*** Opening Passage provided ***
Only two supplementals--Coastal in 1979 and Temperence Hill in 1980--have won the Belmont. . . . Asked about A.P. Indy’s No. 1 post, trainer Neil Drysdale said: “There is nothing I can do about the draw.” . . . Drysdale trained Prized for Clover Racing. . . . A.P. Indy cost $2.9 million as a yearling, the highest auction price paid in the country that year, and his owner, Tomonori Tsurumaki, paid $2 million for another horse in the same sale. That horse, A.P. Jet, might run in the New Zealand Cup and is being considered for either the Breeders’ Cup Sprint or the Mile at Gulfstream Park on Oct. 31. “A.P. Jet has won more than a million dollars,” Drysdale said. “Of course in Japan, that might not be a lot of money.”

Tom Bohannan, trainer of Pine Bluff, has been critical of the track at Belmont Park. “They’ve done very little to maintain the surface here,” said Bohannan, who is stabled at Belmont. “I’m disheartened and disappointed about it. They’ve sealed the track even when there was no hint of rain. Joe King (the track superintendent) is a figment of the imagination.” Told about Bohannan’s remarks, Belmont’s executive vice president, Jerry Lawrence, said: “That’s the only complaint I’ve heard about. It’s not fair to the people who spend a lot of late hours working on this track. Maybe the pressure of a big race is getting to him.”

Prospectors Delite, winner of the one-mile Acorn at Belmont on May 23, will face the next seven finishers in that race in the $200,000 Mother Goose for 3-year-old fillies Sunday. Pleasant Stage, who was second in the Acorn, is also running in the 1 1/8-mile Mother Goose, along with Easy Now, Turnback The Alarm, Vivano, Queen Of Triumph and Totemic. . . . In Sunday’s $150,000 Early Times Manhattan Handicap at Belmont, the high weight at 123 pounds will be Sky Classic. The rest of the field for the 1 1/4-mile grass race: Tees Prospect, Colchis Island, Roman Envoy, Maxigroom, Honest Ensign, Fourstars Allstar, Leger Cat, Fraise, Three Coins Up, Solar Splendor and Captive Tune.

With the Belmont track listed as sloppy Friday, the 11-horse field for the $75,000 Jaipur Stakes was reduced to five because of scratches and favored To Freedom scored a six-length victory under Julie Krone. . . . More rain is predicted for today.
*** Closing Passage provided ***
*** Opening Provided data ***
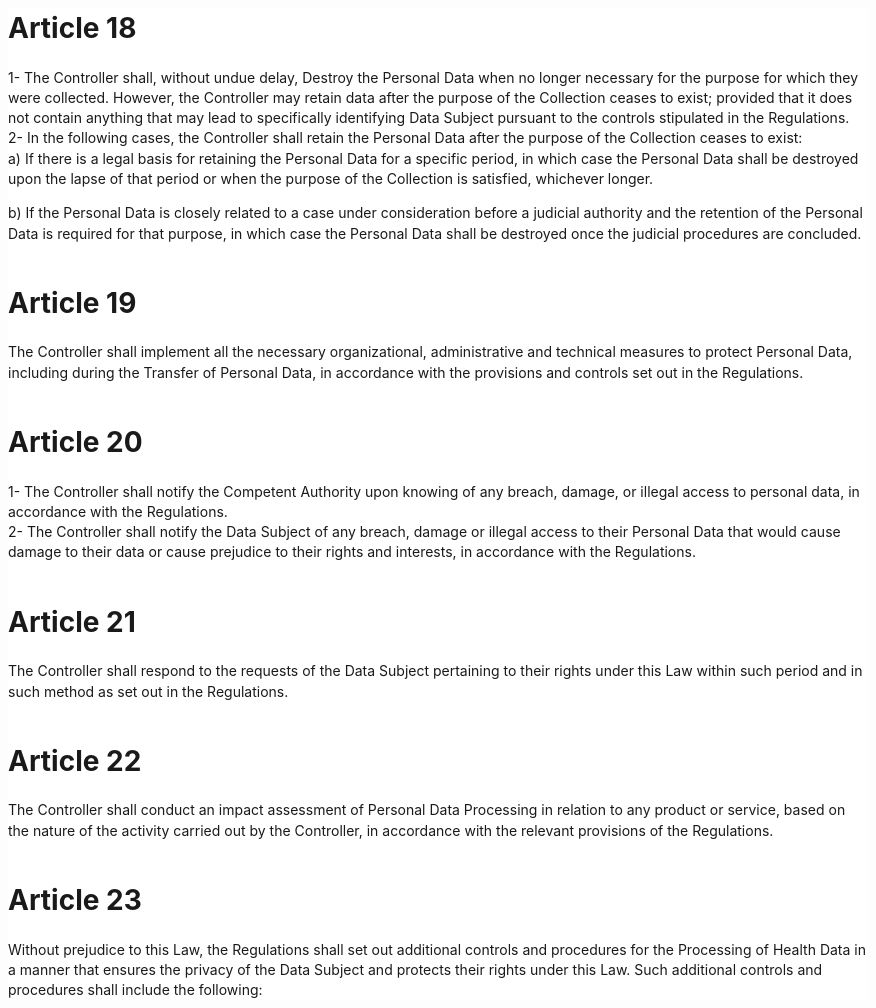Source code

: # Article 18

1- The Controller shall, without undue delay, Destroy the Personal Data when no longer necessary for the purpose for which they were collected. However, the Controller may retain data after the purpose of the Collection ceases to exist; provided that it does not contain anything that may lead to specifically identifying Data Subject pursuant to the controls stipulated in the Regulations.  
2- In the following cases, the Controller shall retain the Personal Data after the purpose of the Collection ceases to exist:  
a) If there is a legal basis for retaining the Personal Data for a specific period, in which case the Personal Data shall be destroyed upon the lapse of that period or when the purpose of the Collection is satisfied, whichever longer.

b) If the Personal Data is closely related to a case under consideration before a judicial authority and the retention of the Personal Data is required for that purpose, in which case the Personal Data shall be destroyed once the judicial procedures are concluded.

# Article 19

The Controller shall implement all the necessary organizational, administrative and technical measures to protect Personal Data, including during the Transfer of Personal Data, in accordance with the provisions and controls set out in the Regulations.

# Article 20

1- The Controller shall notify the Competent Authority upon knowing of any breach, damage, or illegal access to personal data, in accordance with the Regulations.  
2- The Controller shall notify the Data Subject of any breach, damage or illegal access to their Personal Data that would cause damage to their data or cause prejudice to their rights and interests, in accordance with the Regulations.

# Article 21

The Controller shall respond to the requests of the Data Subject pertaining to their rights under this Law within such period and in such method as set out in the Regulations.

# Article 22

The Controller shall conduct an impact assessment of Personal Data Processing in relation to any product or service, based on the nature of the activity carried out by the Controller, in accordance with the relevant provisions of the Regulations.

# Article 23

Without prejudice to this Law, the Regulations shall set out additional controls and procedures for the Processing of Health Data in a manner that ensures the privacy of the Data Subject and protects their rights under this Law. Such additional controls and procedures shall include the following:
*** Closing Provided data ***
*Work task 1*. Summarize the racing notes in two sentences.
*Work task 2*.
Answer these questions from the racing notes:
(a) What did A.P. Indy cost as a yearling?
(b) Whom does Bohannan name as the track superintendent?
(c) What weight will Sky Classic carry in the Early Times Manhattan Handicap?
*Work task 3*. Reproduce the stretch of the racing notes from "With the Belmont" through "predicted for today.", word for word.

*Exercise response 1*. Trainer Neil Drysdale said he could do nothing about A.P. Indy's No. 1 post and discussed A.P. Jet, which owner Tomonori Tsurumaki bought at the same sale where A.P. Indy cost $2.9 million. Trainer Tom Bohannan criticized the track at Belmont Park, and Belmont executive Jerry Lawrence answered that it was the only complaint he had heard; the notes also give the fields for Sunday's Mother Goose and Early Times Manhattan Handicap and report To Freedom's six-length win in the Jaipur Stakes on a sloppy track Friday.

*Exercise response 2*.
(a) $2.9 million
(b) Joe King
(c) 123 pounds

*Exercise response 3*.
With the Belmont track listed as sloppy Friday, the 11-horse field for the $75,000 Jaipur Stakes was reduced to five because of scratches and favored To Freedom scored a six-length victory under Julie Krone. . . . More rain is predicted for today.